Bisulfite Genomic Sequencing
Genomic DNA was subjected to sodium bisulfite treatment using the EZ DNA Methylation-Gold Kit according to the protocol of the manufacturer (Zymo Research, Orange, Calif). Aliquots of bisulfite-treated DNA (25 to 50 ng) were amplified by PCR.
The resulting amplified products were purified by using NucleoSpin Extract Kit (MACHEREY-NAGEL, Germany), and subcloned into pGEM-T EASY vector (Promega, Madison, Wis). For each cell type, 10 clones were sequenced using M13R primers. Sequencing results were further analyzed by using a web-based program (Blast-2) or software (BiQ Analyzer). A bisulfite conversion of at least 95% was accepted. Primer sequences for OCT4, REX1, and NANOG promoter are listed in Table V in the Online Data Supplement, available at http://circres.ahajournals.org.
Cytosolic Ca2+ Measurement
Cytosolic [Ca2+] in SMCs was measured according to the previously described method.12 Briefly, cells were incubated with normal Tyrode solution (NaCl 148 mmol/L, KCl 5 mmol/L, CaCl2 2 mmol/L, MgCl2 1 mmol/L, glucose 10 mmol/L, Hepes 10 mmol/L, pH 7.4) containing 2 μmol/L Fura-2 acetoxymethyl ester/0.1% pluronic F-127 for 15 minutes at room temperature. Ca2+ transients were evoked by the treatment of 50 mmol/L of KCl or 5 μmol/L carbachol. The fluorescence imaging of SMCs was performed using a ×40 water immersion objective (LUMPlanFl, Olympus) and charge-coupled device camera (SensiCam, PCO, Kelheim, Germany). Images were taken with double wavelength excitation at 340 and 380 nm. A ratio of fluorescence intensity at 340 and 380 nm (F340/F380) was regarded as a parameter representing cytosolic [Ca2+].
Generation of iPS Cells
For the generation of iPS cells from somatic HASMCs, we first examined expression of reprogramming transcription factors in HASMCs by using quantitative RT-PCR. As compared with expression levels in H9, human ES cells, the expression of OCT4, SOX2, NANOG, and LIN28 in HASMCs were markedly low, whereas the expression of KLF4 was moderately low (Figure 1A). Furthermore, the expression of c-MYC was very low in both cell lines (Figure 1A). From these results, we speculated that c-MYC, a potent oncogene,14,15 was not absolutely necessary for generating iPS cells from HASMCs. In this study, the 5 transcription factors that showed relatively low expression levels in the HASMCs were used to reprogram HASMCs into iPS cells. Therefore, lentiviruses containing human OCT4, SOX2, KLF4, NANOG, and LIN28 were introduced into HASMCs. After culturing transduced HASMCs onto MEF feeder cells for 3 weeks, 10 human ES cell–like colonies and 2 fibroblast-like cell clusters (non-ES (NES) cells; negative controls) were manually picked, cultured, and expanded. The efficiency of the generation of iPS cells from HASMCs was 0.002% and comparable to the previous reports.6,7
Of the 6 iPS cells initially established, 2 iPS cell lines (SES3 and SES8; SMC-derived ES-like cells are designated as SES cells in this study) have been maintained in continuous culture to date, a period which represents more than 30 passages. As shown in Online Figure I, the morphology of the SES8 cells was very similar to that of H9 cells.

- What to do:
1 > Answer these from the methods passage, one line each:
(a) How many clones were sequenced for each cell type?
(b) At which two wavelengths were the SMC images excited?
(c) For how long were the transduced HASMCs cultured on MEF feeder cells?
2 > Could you print the methods passage starting with "Bisulfite Genomic Sequencing" and going on through "amplified by PCR."?
3 > Does the methods passage agree with each statement below? Answer yes or no, and quote the words that decide it.
(a) The bisulfite-treated DNA was amplified by PCR in aliquots of 25 to 50 ng.
(b) c-MYC was one of the factors carried by the lentiviruses introduced into HASMCs.
(c) The cells were incubated with Fura-2 acetoxymethyl ester for 30 minutes.

- Information provided:
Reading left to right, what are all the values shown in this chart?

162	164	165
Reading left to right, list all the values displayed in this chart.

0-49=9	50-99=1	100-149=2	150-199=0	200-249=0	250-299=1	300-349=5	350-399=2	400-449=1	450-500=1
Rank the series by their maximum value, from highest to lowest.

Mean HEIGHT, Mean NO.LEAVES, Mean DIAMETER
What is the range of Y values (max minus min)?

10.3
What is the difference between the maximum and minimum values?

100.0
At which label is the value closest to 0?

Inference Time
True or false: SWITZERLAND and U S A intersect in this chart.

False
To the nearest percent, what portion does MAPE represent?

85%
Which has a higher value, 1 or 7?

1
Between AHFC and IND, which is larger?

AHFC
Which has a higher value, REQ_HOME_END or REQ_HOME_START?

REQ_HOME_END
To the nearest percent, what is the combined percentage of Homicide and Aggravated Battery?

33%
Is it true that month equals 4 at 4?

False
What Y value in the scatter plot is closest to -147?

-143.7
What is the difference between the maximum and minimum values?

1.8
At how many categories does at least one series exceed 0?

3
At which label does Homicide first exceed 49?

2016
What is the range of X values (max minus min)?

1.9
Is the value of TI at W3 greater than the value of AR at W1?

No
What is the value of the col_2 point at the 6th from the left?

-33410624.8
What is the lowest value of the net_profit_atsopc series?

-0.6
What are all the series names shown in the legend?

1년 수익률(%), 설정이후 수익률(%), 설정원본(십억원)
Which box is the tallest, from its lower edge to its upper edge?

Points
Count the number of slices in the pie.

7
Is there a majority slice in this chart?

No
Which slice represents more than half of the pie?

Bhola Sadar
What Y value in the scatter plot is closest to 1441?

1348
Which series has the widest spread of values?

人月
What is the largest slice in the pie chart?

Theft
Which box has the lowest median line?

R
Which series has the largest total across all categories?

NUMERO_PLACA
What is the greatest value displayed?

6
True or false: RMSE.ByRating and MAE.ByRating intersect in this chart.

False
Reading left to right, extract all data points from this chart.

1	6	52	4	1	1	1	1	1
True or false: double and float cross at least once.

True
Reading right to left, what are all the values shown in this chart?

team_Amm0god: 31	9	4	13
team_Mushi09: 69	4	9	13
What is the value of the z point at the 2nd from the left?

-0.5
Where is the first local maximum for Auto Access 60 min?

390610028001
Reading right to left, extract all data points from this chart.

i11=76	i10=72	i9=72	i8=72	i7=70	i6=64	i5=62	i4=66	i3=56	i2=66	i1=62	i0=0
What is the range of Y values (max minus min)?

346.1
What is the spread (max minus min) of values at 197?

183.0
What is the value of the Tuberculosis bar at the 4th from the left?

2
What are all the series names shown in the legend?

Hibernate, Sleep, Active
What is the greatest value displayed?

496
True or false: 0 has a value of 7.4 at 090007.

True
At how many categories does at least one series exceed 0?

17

- Set of answers:
1 >
(a) 10 clones
(b) 340 and 380 nm
(c) 3 weeks

2 >
Bisulfite Genomic Sequencing
Genomic DNA was subjected to sodium bisulfite treatment using the EZ DNA Methylation-Gold Kit according to the protocol of the manufacturer (Zymo Research, Orange, Calif). Aliquots of bisulfite-treated DNA (25 to 50 ng) were amplified by PCR.

3 >
(a) Yes: "Aliquots of bisulfite-treated DNA (25 to 50 ng) were amplified by PCR."
(b) No: "lentiviruses containing human OCT4, SOX2, KLF4, NANOG, and LIN28 were introduced into HASMCs."
(c) No: "for 15 minutes at room temperature"